What the exercise asks
Copy out the line bearing "List each element's" and all the lines after it, to the very end of the material below, exactly as written.
============================================================
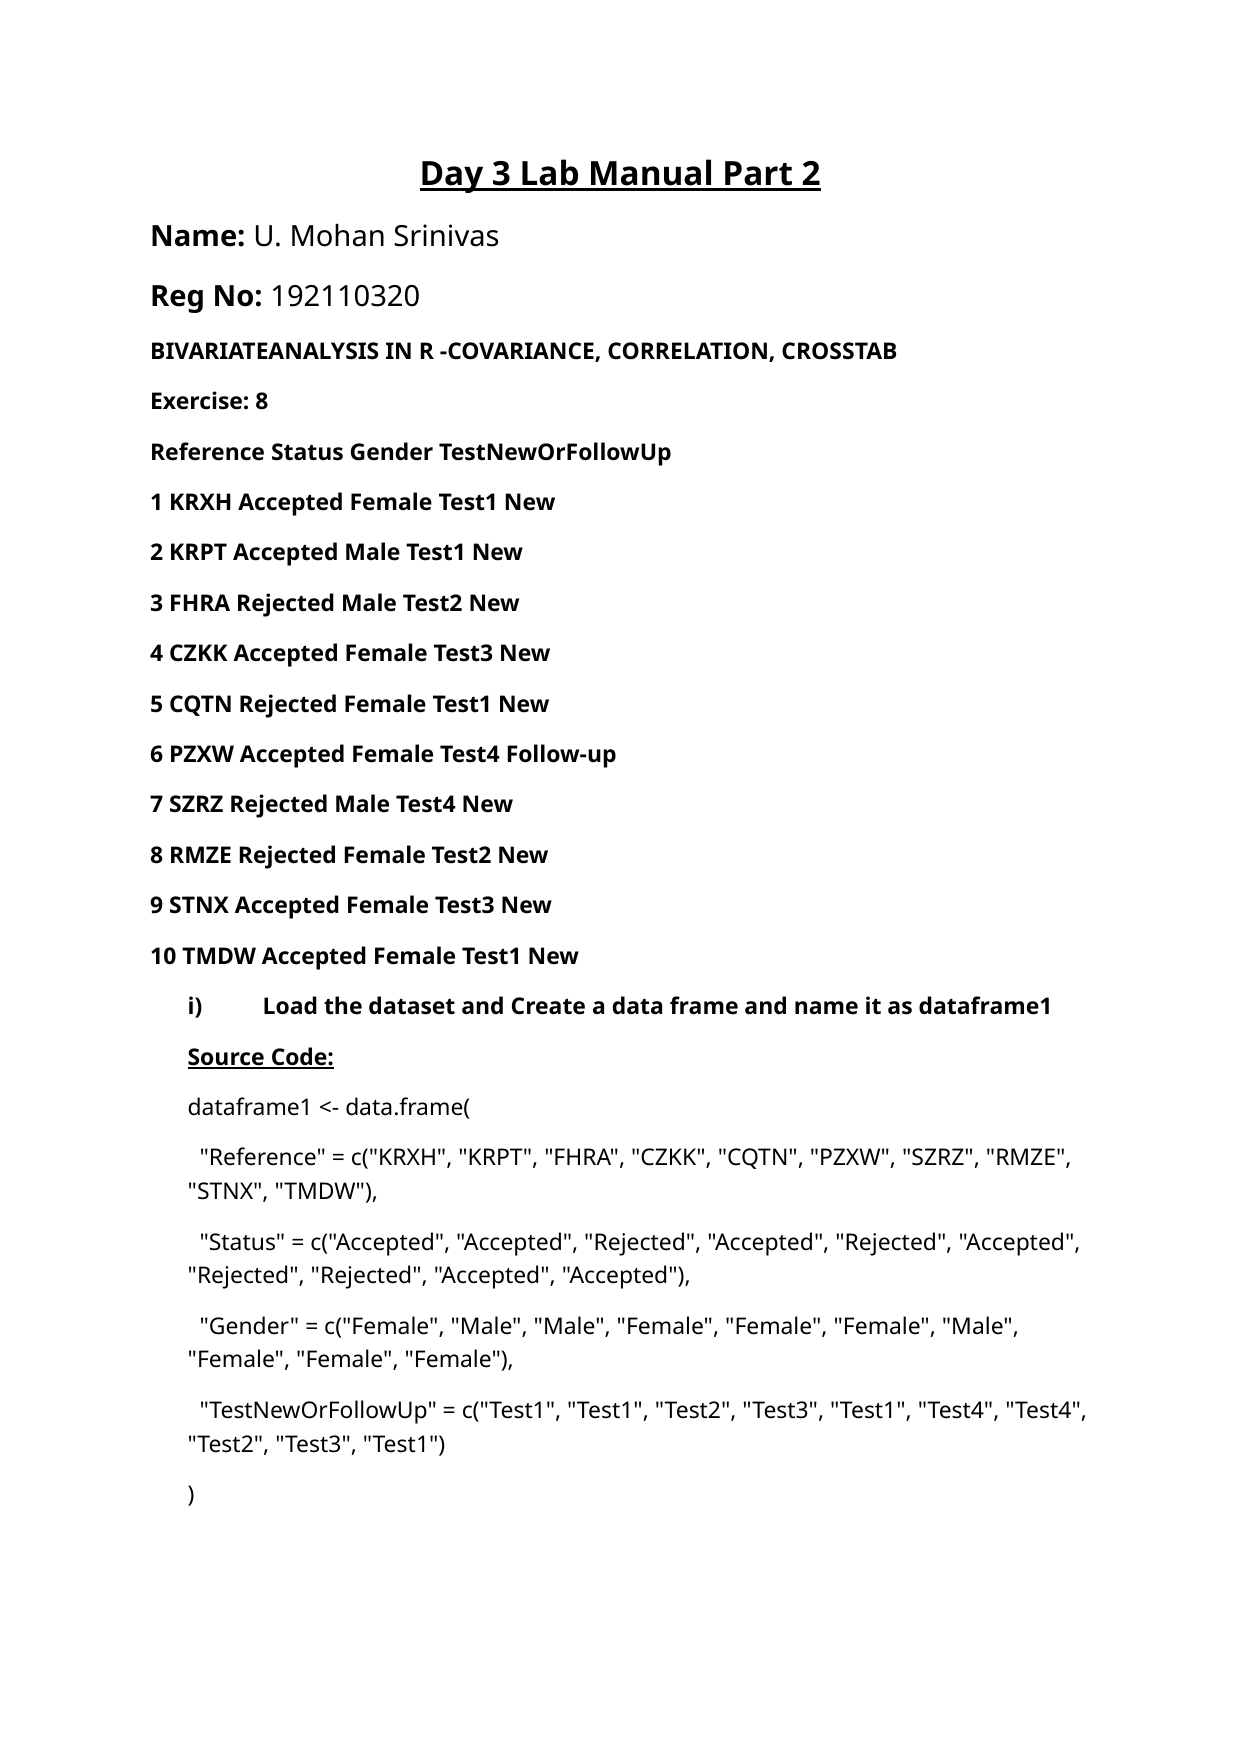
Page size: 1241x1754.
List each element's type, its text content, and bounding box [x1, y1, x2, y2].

text 10 TMDW Accepted Female Test1 New [150, 939, 1090, 971]
text Source Code: [187, 1040, 1090, 1072]
text Exercise: 8 [150, 385, 1090, 416]
text 2 KRPT Accepted Male Test1 New [150, 536, 1090, 567]
text Day 3 Lab Manual Part 2 [150, 150, 1090, 195]
text "Gender" = c("Female", "Male", "Male", "Female", "Female", "Female", "Male", "Female", "Female", "Female"), [187, 1309, 1090, 1374]
text "Reference" = c("KRXH", "KRPT", "FHRA", "CZKK", "CQTN", "PZXW", "SZRZ", "RMZE", "STNX", "TMDW"), [187, 1141, 1090, 1206]
text "Status" = c("Accepted", "Accepted", "Rejected", "Accepted", "Rejected", "Accepted", "Rejected", "Rejected", "Accepted", "Accepted"), [187, 1225, 1090, 1290]
text ) [187, 1478, 1090, 1509]
text 1 KRXH Accepted Female Test1 New [150, 486, 1090, 517]
text 3 FHRA Rejected Male Test2 New [150, 587, 1090, 618]
text dataframe1 <- data.frame( [187, 1091, 1090, 1122]
text BIVARIATEANALYSIS IN R -COVARIANCE, CORRELATION, CROSSTAB [150, 334, 1090, 366]
text "TestNewOrFollowUp" = c("Test1", "Test1", "Test2", "Test3", "Test1", "Test4", "Test4", "Test2", "Test3", "Test1") [187, 1394, 1090, 1459]
text 6 PZXW Accepted Female Test4 Follow-up [150, 738, 1090, 769]
text 9 STNX Accepted Female Test3 New [150, 889, 1090, 920]
text 8 RMZE Rejected Female Test2 New [150, 839, 1090, 870]
text 7 SZRZ Rejected Male Test4 New [150, 788, 1090, 819]
text 5 CQTN Rejected Female Test1 New [150, 687, 1090, 719]
text Reg No: 192110320 [150, 275, 1090, 315]
text Name: U. Mohan Srinivas [150, 216, 1090, 255]
list Load the dataset and Create a data frame and name it as dataframe1 [187, 990, 1090, 1021]
text 4 CZKK Accepted Female Test3 New [150, 637, 1090, 668]
text Reference Status Gender TestNewOrFollowUp [150, 435, 1090, 467]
============================================================
Expected answer
List each element's type, its text content, and bounding box [x1, y1, x2, y2].

text 10 TMDW Accepted Female Test1 New [150, 939, 1090, 971]
text Source Code: [187, 1040, 1090, 1072]
text Exercise: 8 [150, 385, 1090, 416]
text 2 KRPT Accepted Male Test1 New [150, 536, 1090, 567]
text Day 3 Lab Manual Part 2 [150, 150, 1090, 195]
text "Gender" = c("Female", "Male", "Male", "Female", "Female", "Female", "Male", "Female", "Female", "Female"), [187, 1309, 1090, 1374]
text "Reference" = c("KRXH", "KRPT", "FHRA", "CZKK", "CQTN", "PZXW", "SZRZ", "RMZE", "STNX", "TMDW"), [187, 1141, 1090, 1206]
text "Status" = c("Accepted", "Accepted", "Rejected", "Accepted", "Rejected", "Accepted", "Rejected", "Rejected", "Accepted", "Accepted"), [187, 1225, 1090, 1290]
text ) [187, 1478, 1090, 1509]
text 1 KRXH Accepted Female Test1 New [150, 486, 1090, 517]
text 3 FHRA Rejected Male Test2 New [150, 587, 1090, 618]
text dataframe1 <- data.frame( [187, 1091, 1090, 1122]
text BIVARIATEANALYSIS IN R -COVARIANCE, CORRELATION, CROSSTAB [150, 334, 1090, 366]
text "TestNewOrFollowUp" = c("Test1", "Test1", "Test2", "Test3", "Test1", "Test4", "Test4", "Test2", "Test3", "Test1") [187, 1394, 1090, 1459]
text 6 PZXW Accepted Female Test4 Follow-up [150, 738, 1090, 769]
text 9 STNX Accepted Female Test3 New [150, 889, 1090, 920]
text 8 RMZE Rejected Female Test2 New [150, 839, 1090, 870]
text 7 SZRZ Rejected Male Test4 New [150, 788, 1090, 819]
text 5 CQTN Rejected Female Test1 New [150, 687, 1090, 719]
text Reg No: 192110320 [150, 275, 1090, 315]
text Name: U. Mohan Srinivas [150, 216, 1090, 255]
list Load the dataset and Create a data frame and name it as dataframe1 [187, 990, 1090, 1021]
text 4 CZKK Accepted Female Test3 New [150, 637, 1090, 668]
text Reference Status Gender TestNewOrFollowUp [150, 435, 1090, 467]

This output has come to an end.